Art Fairs
TEFAF Is Known for Its Top-Notch Vetting Process. But Can It Work Online?
Here's how the fair is applying its high standards to the first online edition.
Here's how the fair is applying its high standards to the first online edition.
Eileen Kinsella ShareShare This Article
The prestigious and long-running European Fine Art Fair (TEFAF) is famous for its exhaustive vetting process. During a normal year, more than 100 leading specialists in everything from Old Master paintings to Scandinavian design wend their way through the aisles over the course of several days, meticulously examining each and every object and label to make sure everything checks out before collectors are allowed in.

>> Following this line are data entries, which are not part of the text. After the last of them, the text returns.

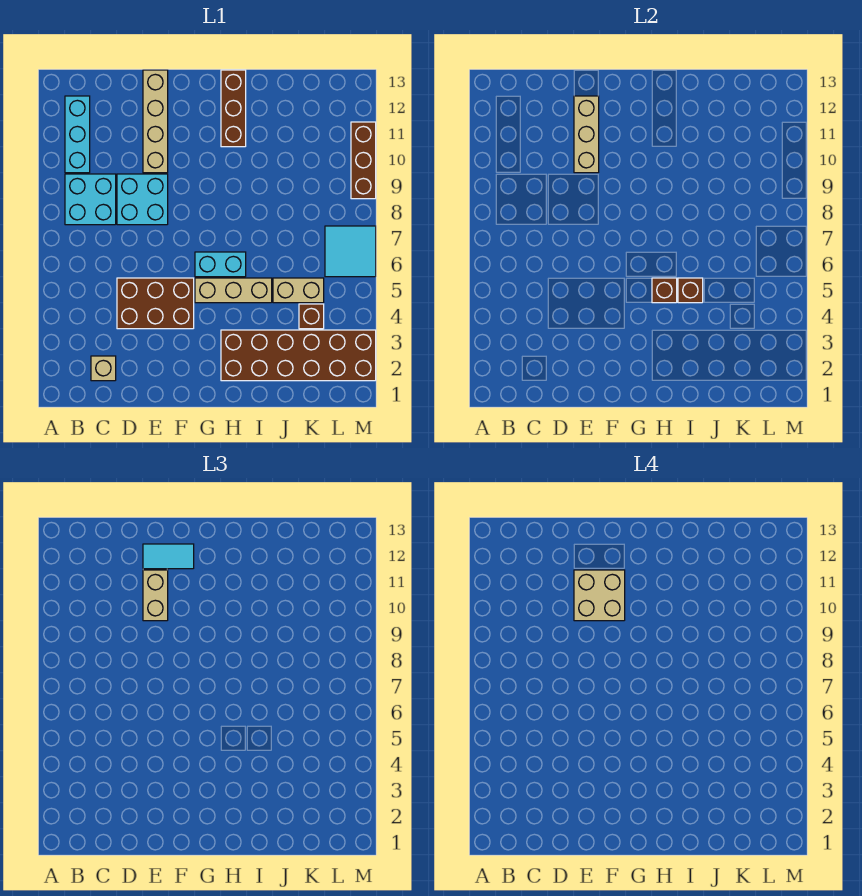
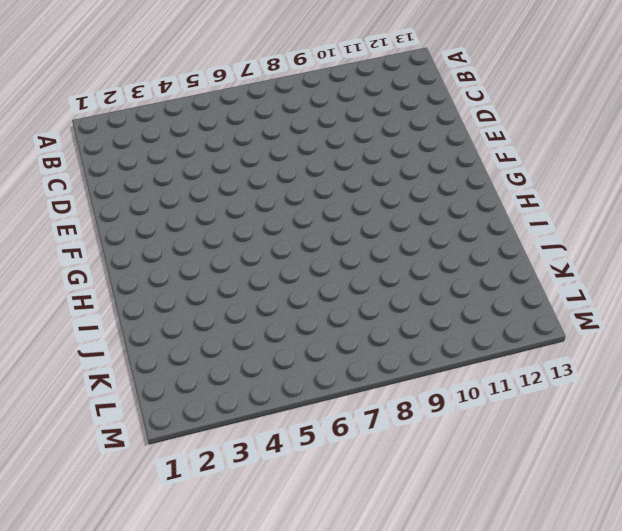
none -> cyan 2x2 brick [65,174,116,225]
none -> cyan 1x3 brick [65,96,90,173]
none -> tan 1x1 brick [91,356,116,381]

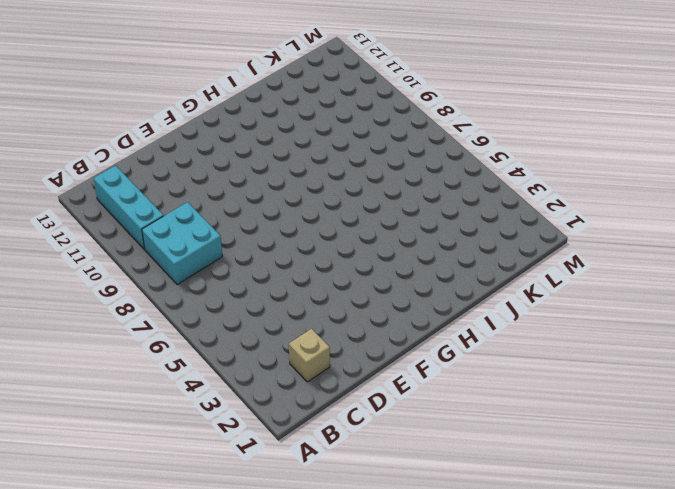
none -> brown 2x3 brick [117,278,194,329]
none -> cyan 2x2 brick [117,174,168,225]
none -> tan 1x4 brick [143,70,168,173]

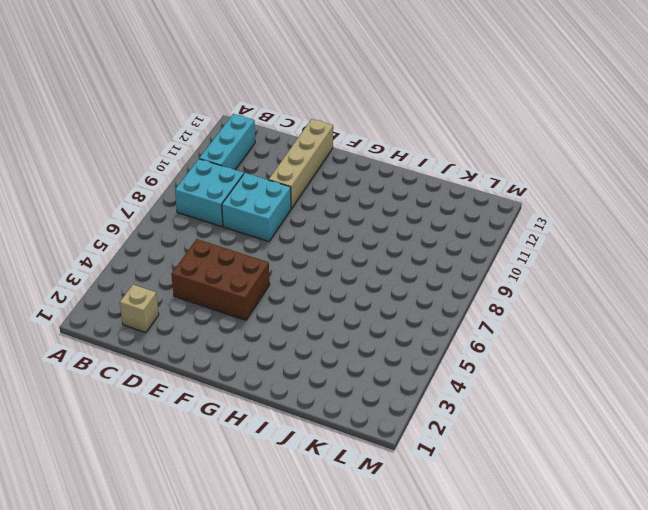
none -> tan 1x3 brick [195,278,272,303]
none -> cyan 1x2 brick [195,252,246,277]
none -> brown 2x6 brick [221,330,376,381]

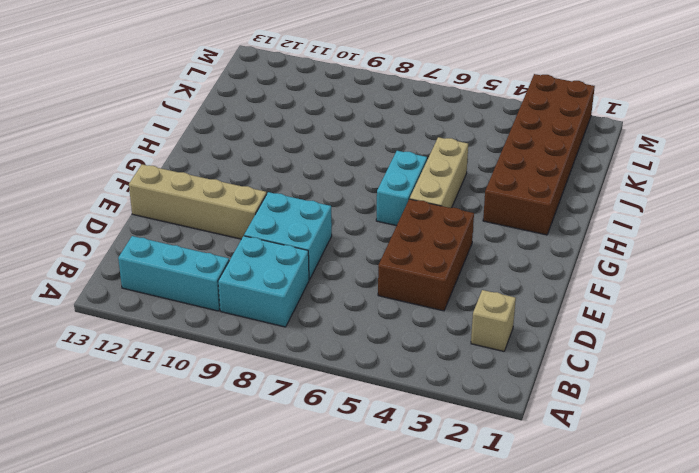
none -> brown 1x3 brick [221,70,246,147]
none -> tan 1x2 brick [273,278,324,303]
none -> brown 1x1 brick [299,304,324,329]

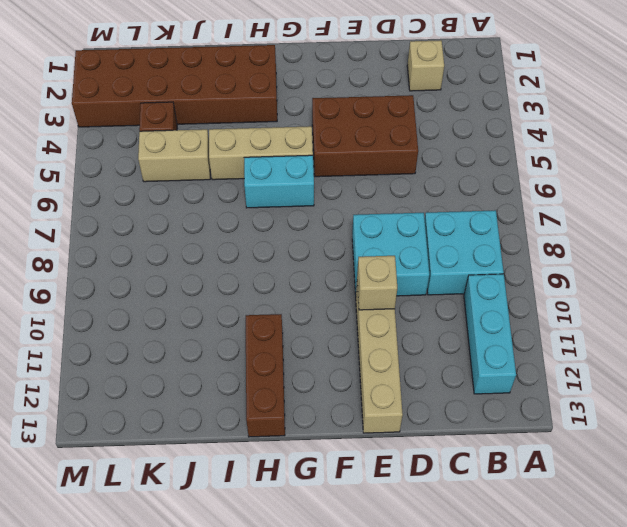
tan 1x1 brick [357,256,397,310] -> tan 1x3 brick [574,96,599,173]
none -> cyan 2x2 tile [325,226,376,277]
none -> brown 1x3 brick [351,122,376,199]
none -> brown 1x1 brick [652,278,677,303]

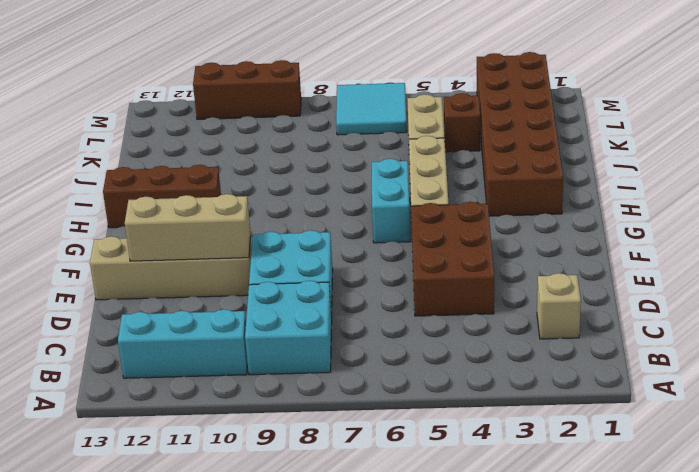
none -> brown 1x1 brick [652,278,677,303]
none -> brown 1x1 brick [678,278,703,303]
none -> tan 1x2 brick [143,570,168,621]

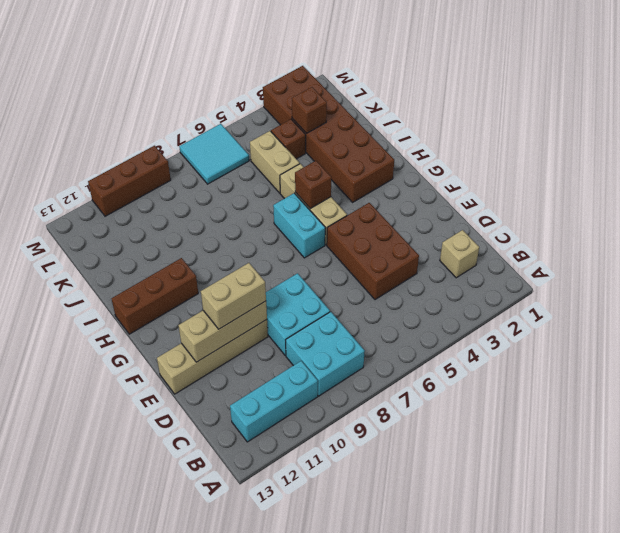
brown 1x1 brick [292,87,327,133] -> brown 1x1 brick moved to [678,278,703,303]
none -> cyan 1x2 tile [143,544,194,569]
none -> tan 2x2 brick [574,570,625,621]

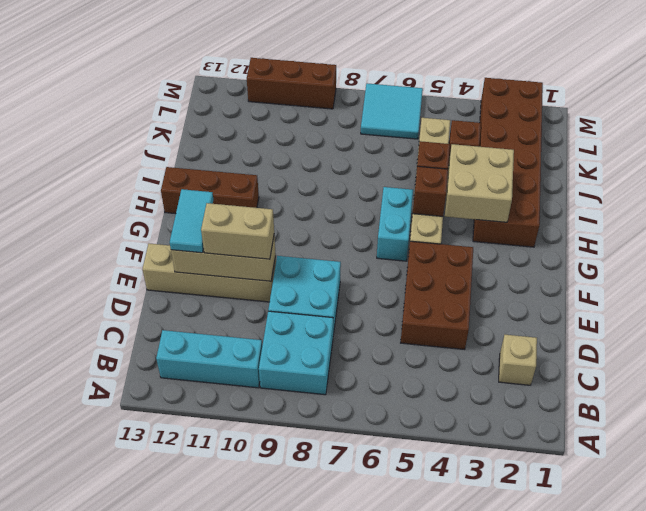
tan 2x2 brick [445,144,514,222] -> tan 2x2 brick moved to [574,570,625,621]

Now that the 2020 edition of the upcoming TEFAF Fall New York fair has been pushed into the virtual realm, where it will run from November 1 to November 4, organizers have a new challenge: to maintain those strict standards online. In order to do so, each of the event’s 280 exhibitors has been limited to presenting a single object, resulting in a far more streamlined selection and approval process.

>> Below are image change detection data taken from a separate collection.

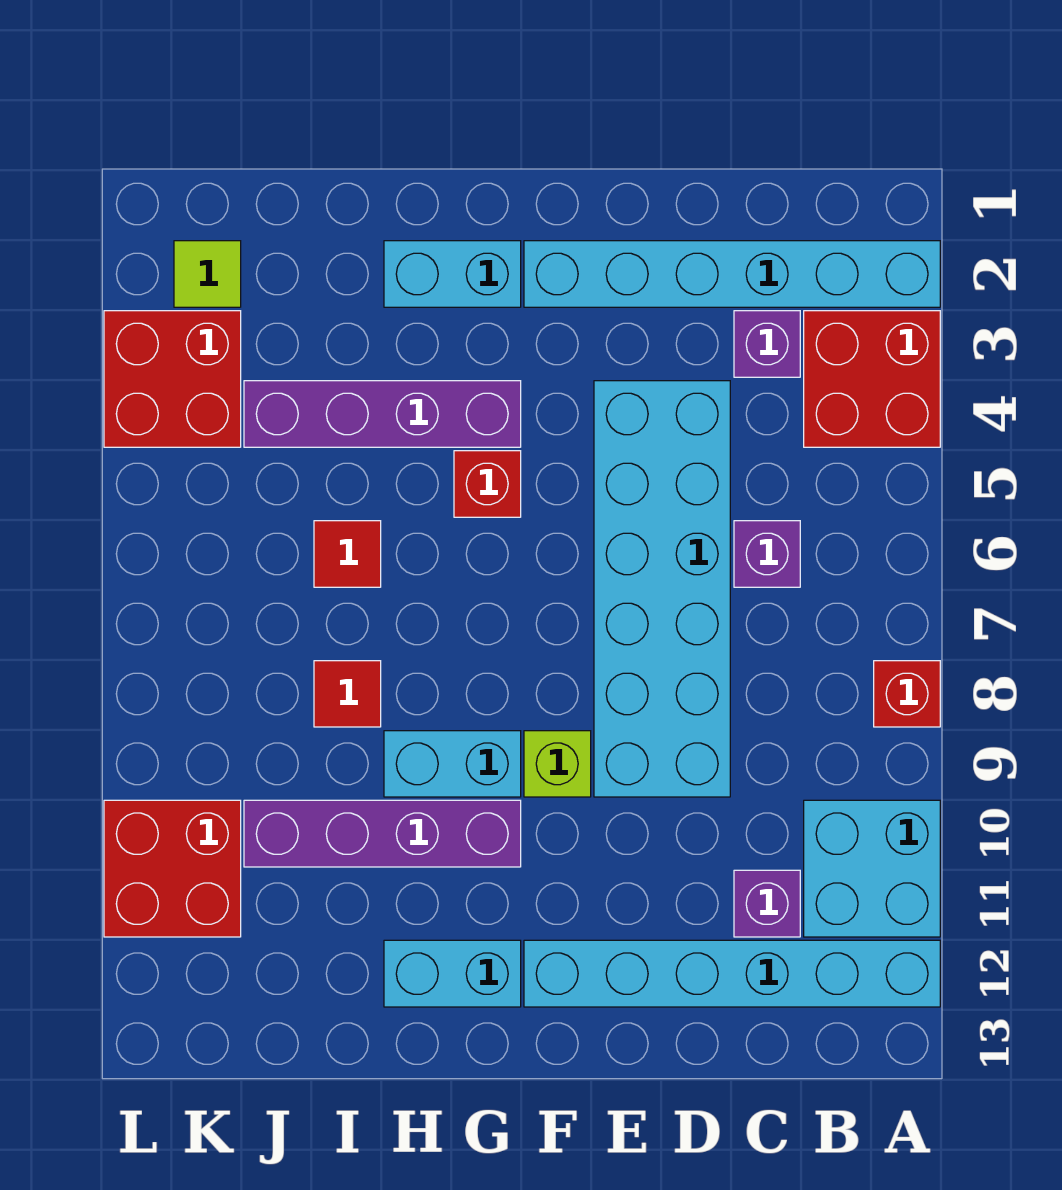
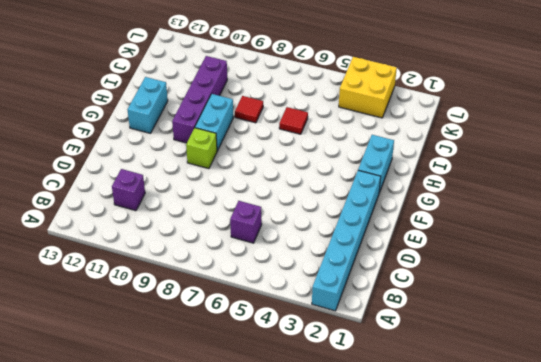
yellow 2x2 brick [339,57,397,118] -> red 2x2 brick [104,311,241,447]
none -> red 2x2 brick [804,311,940,447]
none -> red 1x1 brick [874,661,940,727]
none -> cyan 2x2 brick [804,800,940,937]

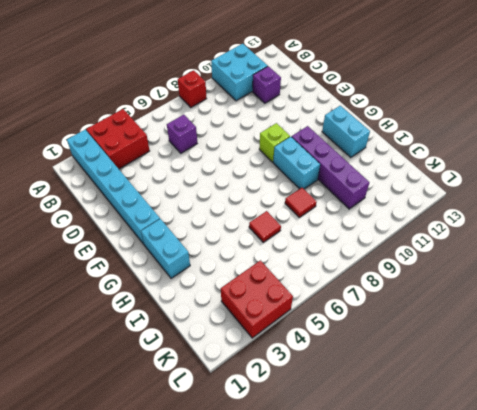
none -> cyan 1x6 brick [524,940,940,1007]
none -> purple 1x1 brick [734,311,800,377]
none -> cyan 2x6 brick [594,381,730,797]

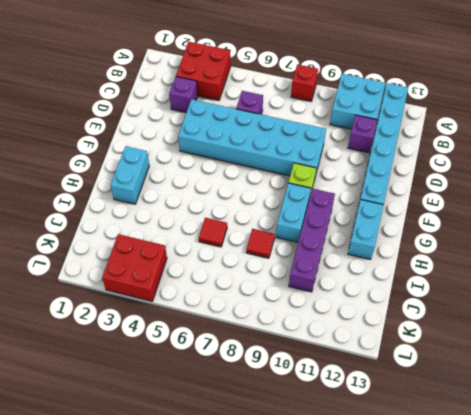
none -> cyan 1x6 brick [524,241,940,307]
none -> purple 1x4 brick [244,381,521,447]
none -> red 1x1 brick [454,451,521,517]

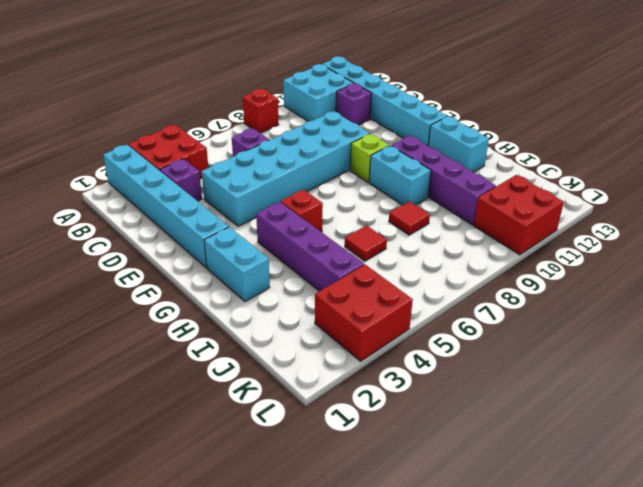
none -> lime 1x1 tile [174,241,241,307]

The format will highlight works at the “very top” of their respective markets, according to a statement from organizers. In a letter to exhibitors, TEFAF leaders said, “The carefully considered TEFAF Online format of only one highlight per gallery will ensure the highest quality of artworks and research.”
To facilitate remote vetting, dealers will be asked to supply information including: numerous photographs of the object they want to show (an overall view, details, a detail of the signature, the back of the object, the frame); a professional condition report; and full catalogue information (provenance, exhibition history, literature). Polly Sartori, director of Gallery 19C in Los Angeles, said that after this full dossier was reviewed, her work was marked as “vetted.”
Some exhibitors are keeping their plans close to the vest ahead of TEFAF Online’s official unveiling. “We came up with a single great object by one of the most sought-after artists currently around,” said London and Hong Kong dealer Ben Brown of a piece by the sought-after designer Francois-Xavier Lalanne. Brown originally purchased it from the artist, sold it to a client, and has now purchased it back, so he is confident of its authenticity.
As for the vetting process, Brown said, “We provided the material, including a video, and images of the work submitted and the vetting committee will have taken a look and made their comments.”
Given the extraordinary range of works that TEFAF shows, the vetting process varies from exhibitor to exhibitor. In the Before Times, jewelry vetters were known to examine not only an object’s authenticity, but also its integrity—to ensure, for example, that a piece had not been taken apart and reassembled with new elements over the years.
Contemporary jewelers have a leg up: Hong Kong’s Wallace Chan, whose otherworldly, unique creations were a popular draw at the TEFAF edition in Maastricht this past March, will be showing the never-before-seen Fluttery (2014).
“It should be relatively easy to vet Wallace Chan’s work considering that each piece is crafted and created by Chan himself in his own distinctive style and also because he is a contemporary living artist,” says gallery representative Cherry Rao.
Brown, a TEFAF regular, says it likely would have been impossible to pull off an online TEFAF without the single-object format. “This was one of the reasons why the board came up with the concept to only present one object from each gallery,” he says. “Vetting a single object is obviously much much easier than a large group. Normally, someone like me takes around 30 works.”